Rarely has a film opened as boldly as Paul Verhoeven’s first French-language film, Elle, with shrieks and grunts overlaying a black screen. Before long, we see Michele (Isabelle Huppert) strewn across the floor, bloodied and motionless following a sexual assault. Instead of calling the police, she cleans up the mess and goes to work the next day as if nothing has happened. Astonishingly, this startling opening scene is an afterthought until at least the 20-minute mark.
When finally telling her friends of her ordeal, Michele merely notes “what’s done is done”, much to their surprise. Her ambivalence to the situation ceases when she receives texts from her unknown assailant, and when a video circulates at her workplace, she decides to take matters into her own hands.
The beauty of the film is the way it shifts tones, going from a harrowing scene of sexual assault to a jet-black comedy.
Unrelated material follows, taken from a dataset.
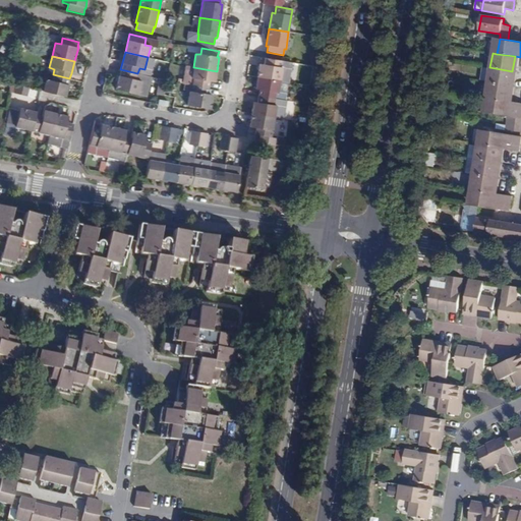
[(520,57),(515,56),(512,71),(510,87),(508,101),(513,102),(515,93),(517,78),(520,64),(520,57)]
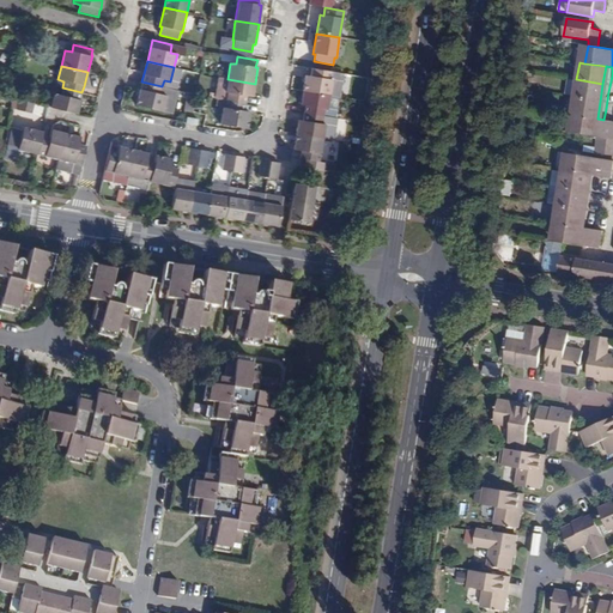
[(331,71),(311,68),(310,76),(304,76),(302,91),(329,96),(332,79),(329,79),(331,71)]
Most of the film is about the interaction between Michelle and either her work colleagues, ex-husband, neighbours or son, resulting in a glorious dinner table scene full of petty squabbles, interpersonal rivalry and deviance; more a critique of bourgeois lifestyle than the mystery-thriller the trailer would lead you to believe.
The identity of her assailant is hardly unpredictable, but, rather luckily (and no doubt intentionally), the film doesn’t hinge on this mystery. Rather than be constricted by her ordeal, Michele wants to shape her life and control everything in her circle, namely in the direction of the video game she’s producing or the choice of her son’s home.
The narrative is built completely around its central character, allowing Huppert to run riot and dominate the piece. It’s strange how a film that has courted this much controversy feels like such a one-woman show; Huppert is so assured and powerful it feels like she controlled every aspect of production.
Verhoeven’s career has long been dogged by accusations of the trivialisation of rape, but here he has constructed a film with an empowered central character, one who wants to deal with a heinous crime in her own way. The messages of this film may be conflicting, and so may the blending of genres, but it makes for provocative cinema – something that is too rarely seen.